[Stored entries]
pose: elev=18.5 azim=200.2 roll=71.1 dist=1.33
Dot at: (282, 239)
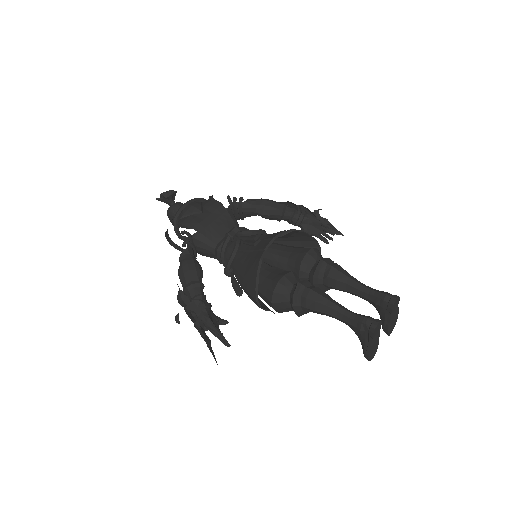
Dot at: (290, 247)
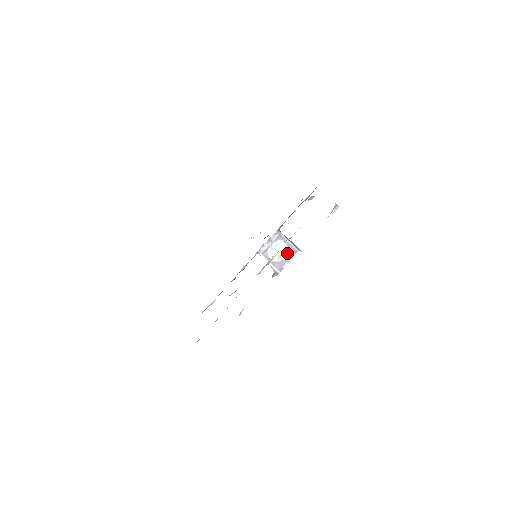
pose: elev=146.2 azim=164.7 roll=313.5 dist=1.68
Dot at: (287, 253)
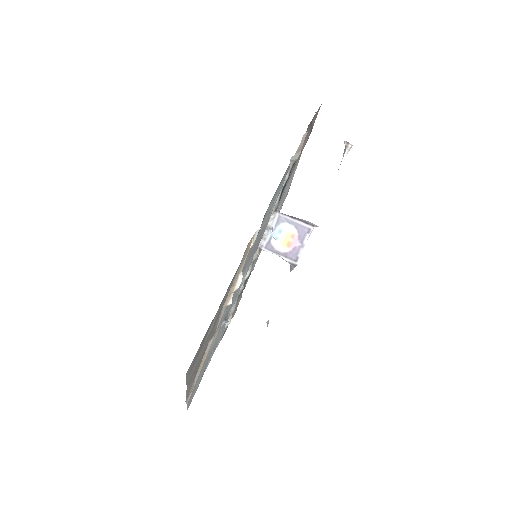
Dot at: (298, 236)
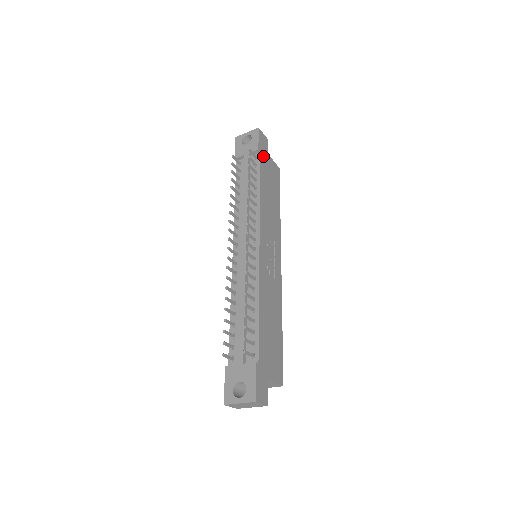
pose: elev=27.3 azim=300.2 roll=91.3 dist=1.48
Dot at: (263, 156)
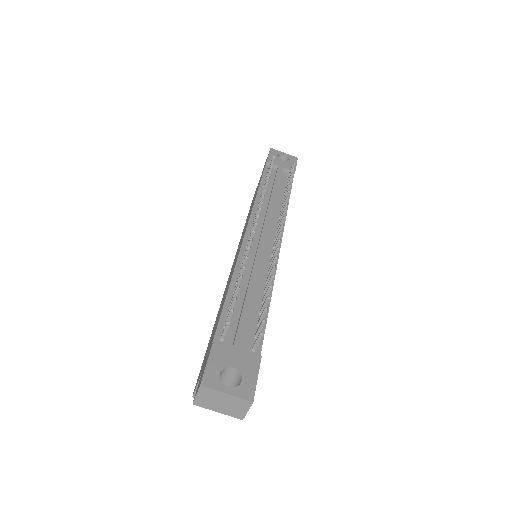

• [AIM]
Output the lines above as a JSON list of strings, one string per line, with blank lines omitted and the pictures left out.

• [REPLY]
[
  "pose: elev=18.5 azim=200.2 roll=71.1 dist=1.33",
  "Dot at: (282, 239)",
  "Dot at: (290, 247)",
  "pose: elev=146.2 azim=164.7 roll=313.5 dist=1.68",
  "Dot at: (287, 253)",
  "Dot at: (298, 236)",
  "pose: elev=27.3 azim=300.2 roll=91.3 dist=1.48",
  "Dot at: (263, 156)"
]